Best alternative to maildir?

Nicolas Sebrecht nicolas.s-dev at laposte.net
Sat Sep 20 01:14:08 BST 2014


On Fri, Sep 19, 2014 at 11:28:13PM +0200, Bart Schouten wrote:

> There is a good reason why not any commercial (let's say, really popular) 
> email client would never store email as individual files. 99.5% of users 
> would complain about it. People who go into Thunderbird see a neat lists 
> of files that coincide with their IMAP folders. They are not burdened with 
> the details of what is inside those files, because they have a tool for 
> that: It's called their email program (Thunderbird itself).

OfflineIMAP was designed to have a local maildir as a user of IMAP mail
servers.

> My backups get TUCKED AWAY inside even encrypted rsyncable tarballs. Why 
> on EARTH do I want other tools to be able to operate on that? In general a 
> backup wants to be restored in its entirety and when that is not the case, 
> the backup tool itself (in this case OfflineIMAP) can arrange for its 
> individual extraction.

OfflineIMAP is NOT a backup system on its own. It acts as a mirorring
system and let the user do the backups on TOP of his local synced
maildir.

Though, we have the read only mode to prevent from local mistakes to
propagate on the IMAP server.

That's what I do for all my mailboxes. One is 1.7+ Go of raw mails.

> With email at least, I rarely make manual mistakes because we have Trash 
> folders that provide a two-level delete. So my backup is meant for 
> safekeeping, not for operating on. In the rare event that I do need to 
> operate on it, it really won't be hard, I can promise you that.

I backup my emails not only because of my mistakes but also to prevent
from mistakes of my provider. All providers have and will lose emails of
customers at some point in time.

>            Even for a mail spool, I would not depend on individual files. 
> You are putting too much emphasis and too much reliance and too much 
> dependence on the filesystem handling your operational tasks when it is 
> not even designed for that. It is abusing your fs.

No offense, but I guess we will all disagree here and the reasons stand
in two points.

First, we do trust more filesystems than any email software handling its
own "home-made hidden filesystem which doesn't assume its name" to store
emails. As you say, mainly because system/kernel filesystems are much
more widely tested.

Second, we don't rely on the local filesystems for our backups. Having a
synced mirrored local maildir alone is not a backup.
Backuping is about having available archives we create FROM the local maildir. 

>                 Sure I lack the tools presently to automate it. I have a 
> sync script setup to a USB stick and that works fine, I don't have it 
> loaded now.
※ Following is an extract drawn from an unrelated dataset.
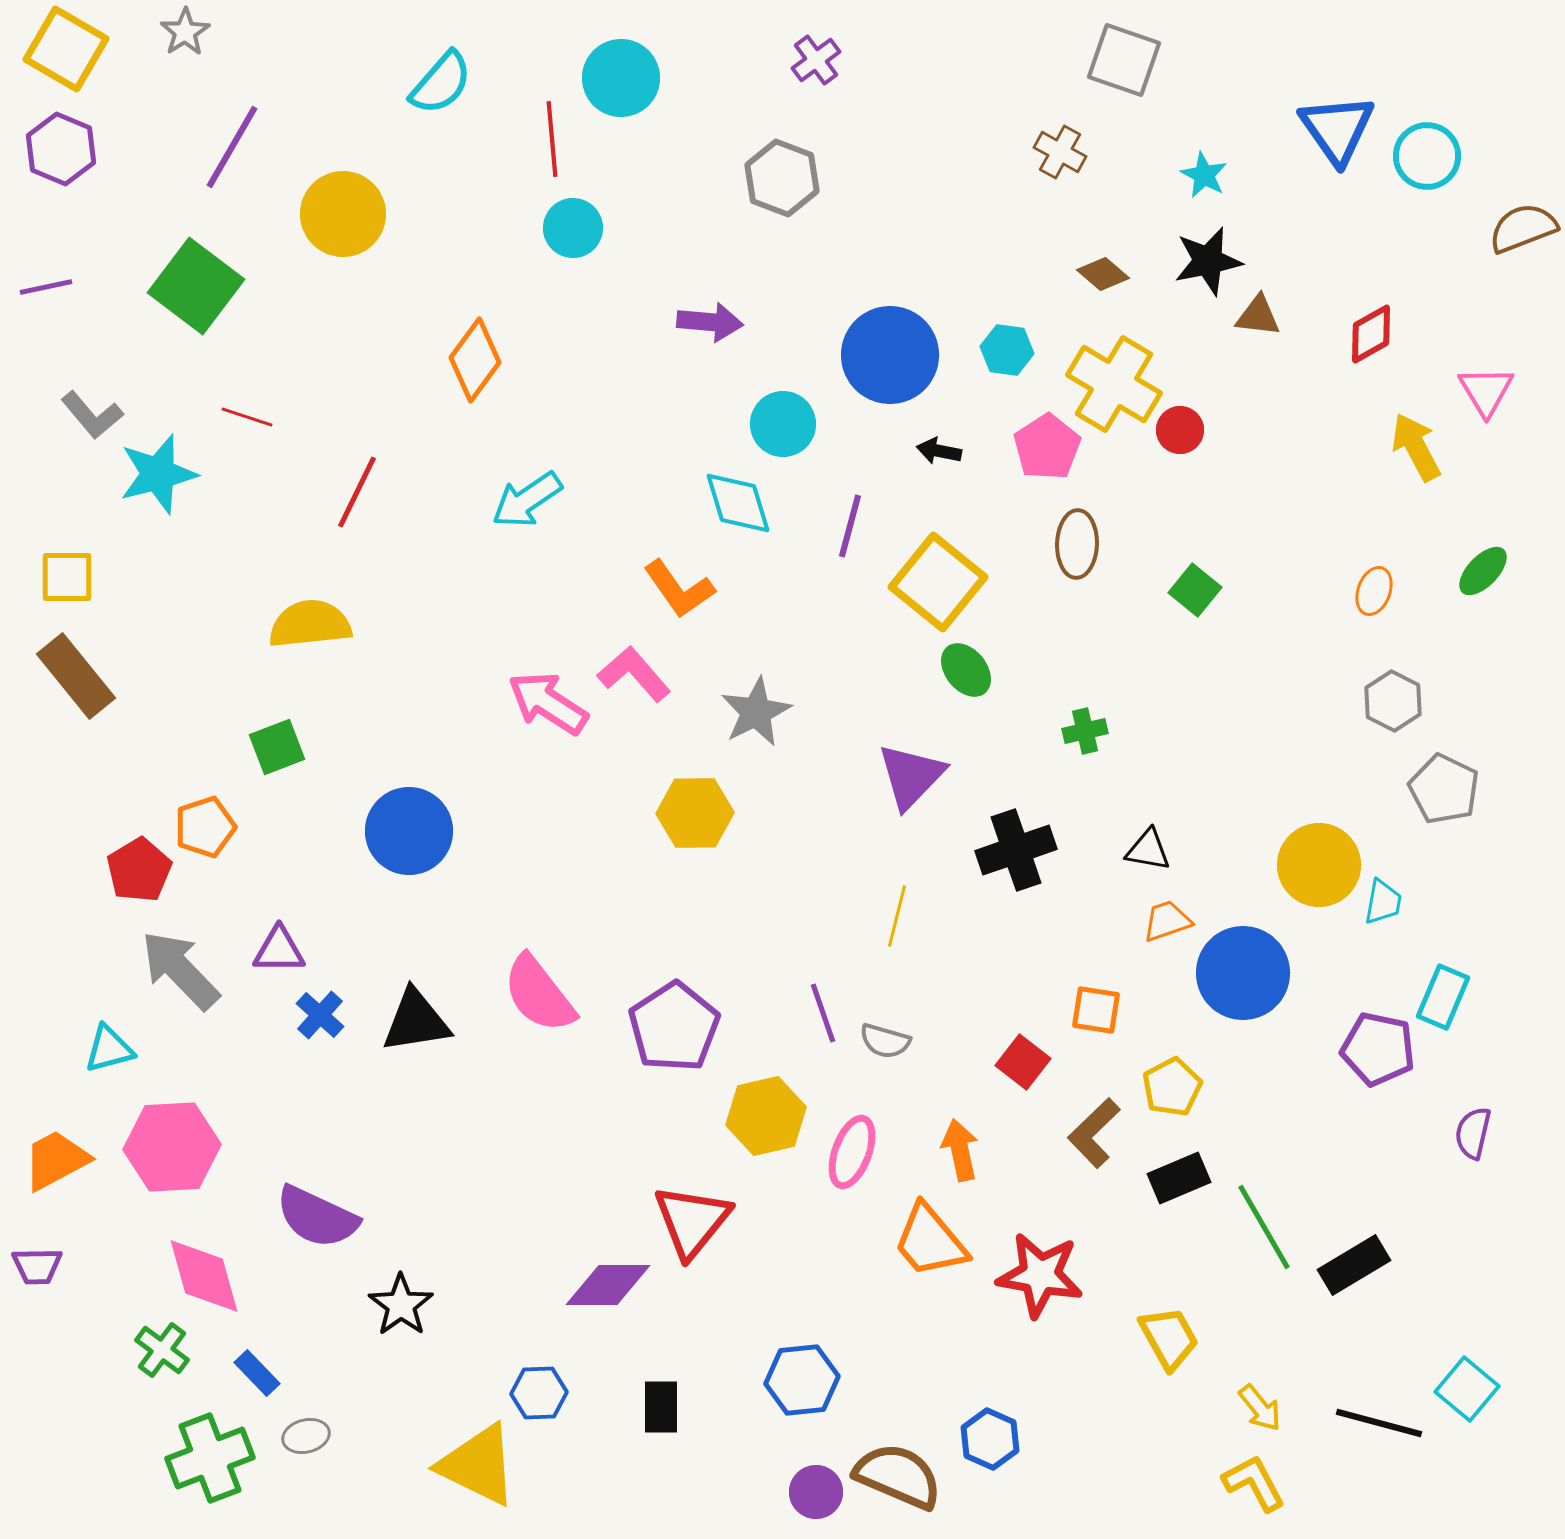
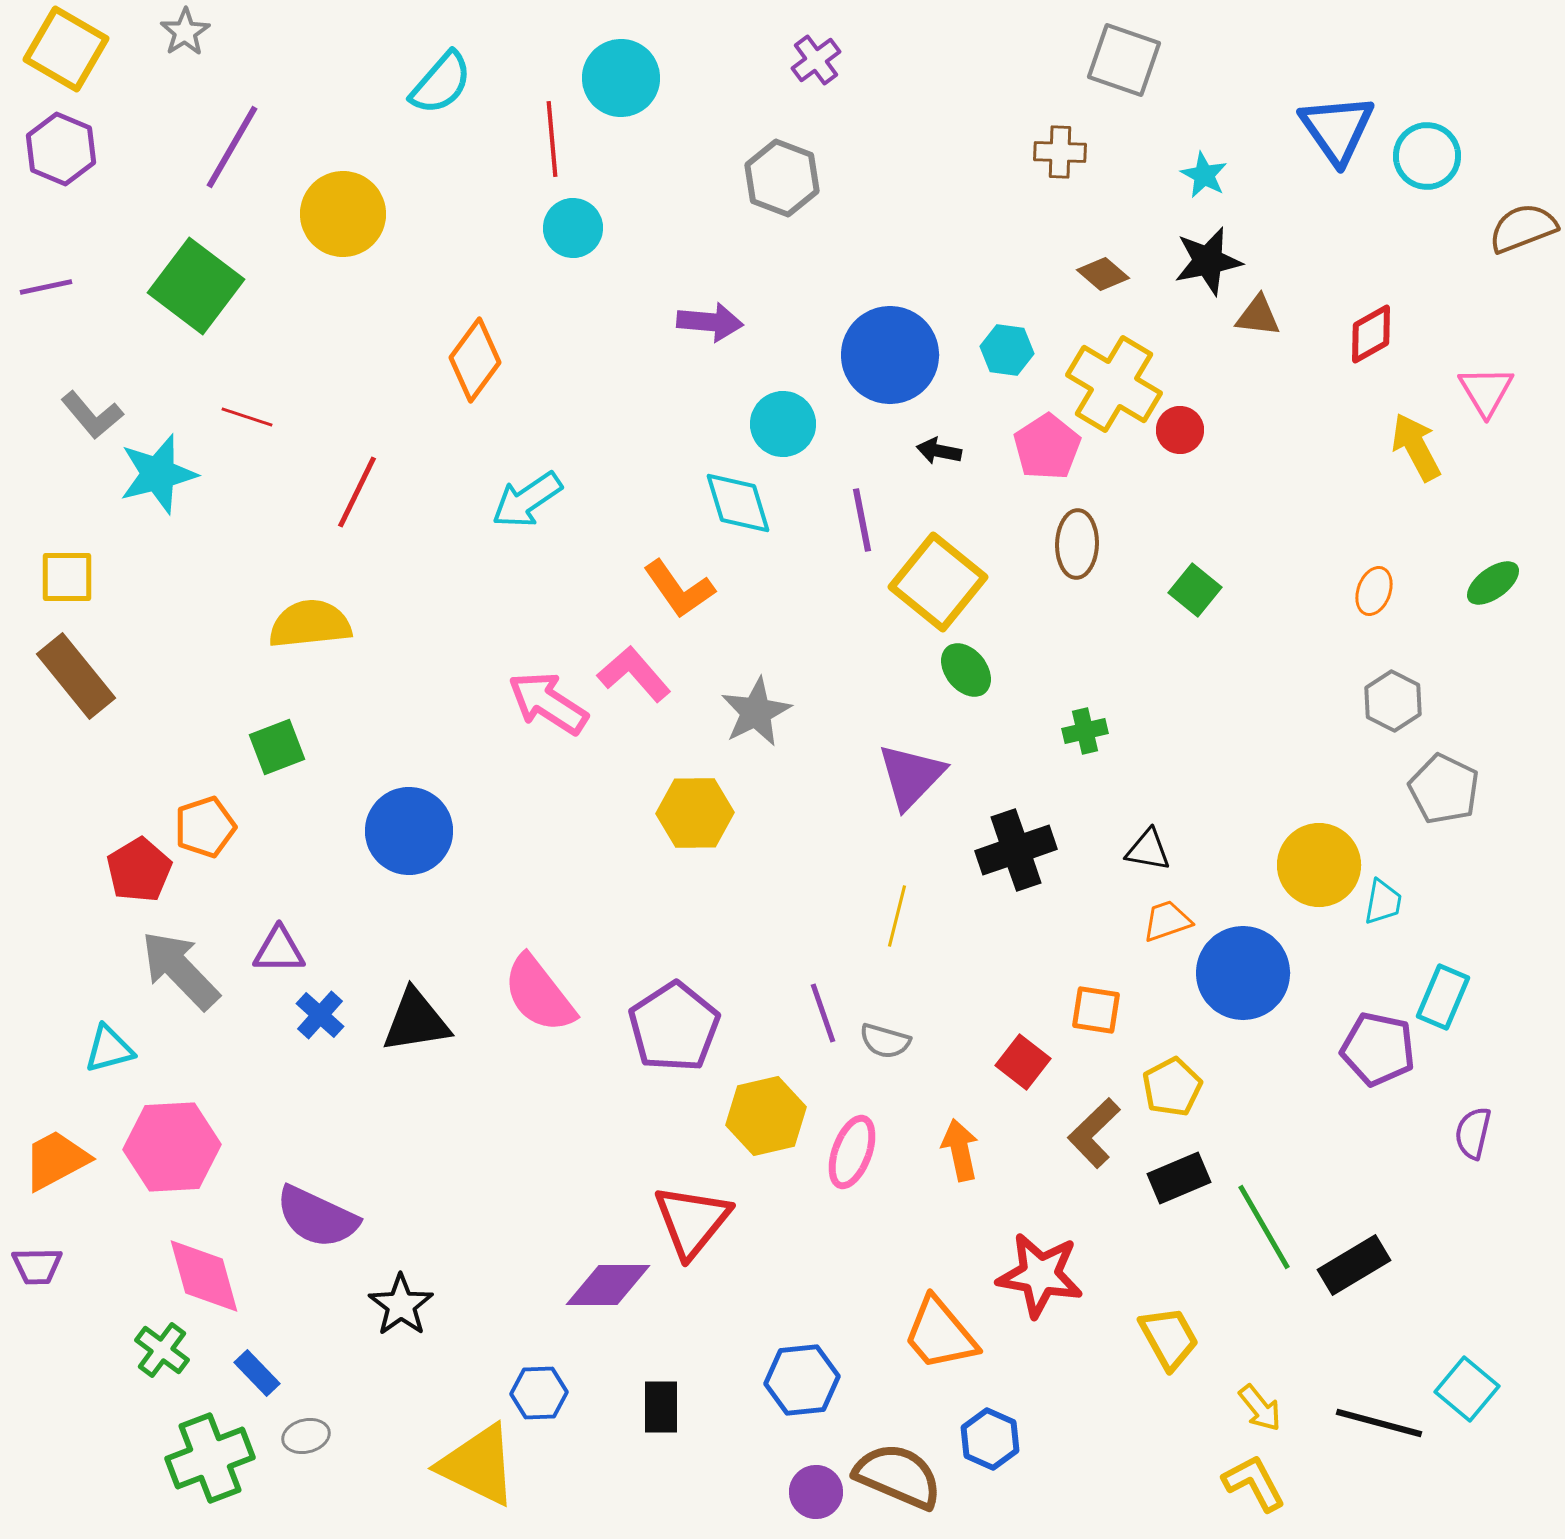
brown cross at (1060, 152): rotated 27 degrees counterclockwise
purple line at (850, 526): moved 12 px right, 6 px up; rotated 26 degrees counterclockwise
green ellipse at (1483, 571): moved 10 px right, 12 px down; rotated 10 degrees clockwise
orange trapezoid at (930, 1241): moved 10 px right, 93 px down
If I need a third location for this text of this email, I 
> would mount it and start syncing that. Currently I need a sync from IMAP 
> to local files more than anything else. But in principle, individual 
> drafts of individual emails are not a meaningful distinction or 
> separation. If I could sync the entire folder at once, that would be 
> exactly what I need. Why then store as individual files? What purpose does 
> it have?

Explanations above.

> The only reason you can say mbox files are more prone to corruption is 
> because you are now depending on the functioning of the filesystem proper 
> which has seen much greater development than anything any individual tool 
> could probably allow or mandate. So you are abusing something that is just 
> well-tested and fully-developed even though it is not the proper place for 
> that functionality.

You assume we are "abusing" the filesystem. We think filesystems are the
best already-well-tested lines of code we can use for the purpose of
storing such data (emails).

> Any reasonable "folder" implementation should have indices as PART of the 
> container itself. And then your tool should have a sublayer that handles 
> ALL access into individual "sections" such as would be, for example, 
> emails. If that sublayer is developed well enough, there should be no 
> issues more than in a filesystem that is equally well-developed.

"If that sublayer is developed well enough"... and as a user you don't
hit a bug at some point.

>                                                                  SQLite 
> should be such a "sublayer". Perhaps it is not perfectly ideal but it 
> should do the job for now...

SQLite or any other database engine is the additional layer we like to
avoid. The more layers and lines of code are involved, the less it
becomes reliable.

We use SQLite only for the cache of OfflineIMAP. We don't care about the
cache if it's dead.

SQLite is the choice for the cache because it's easily embedded in
OfflineIMAP and doesn't require us to set up a database engine like
mysql. Also, SQLite is the default alternative of the historical plain
text system we used to maintain the cache.

> Right? Maybe I'm wrong about that... I was abit hesitant about SQLite for 
> this from the beginning.... Any regular database stores indices separate 
> from the data itself, I believe. That may seem common sense, but it is 
> not, because you have now created a dependency that is, from the level of 
> the filesystem, external. Thunderbird [...]

For what you'd like, you'll have to rewrite big pieces of OfflineIMAP
because it was designed only for the maildir format from the beginning.

If technically possible, I would not recommend it. Sorry.

Hope you'll find what you're looking for!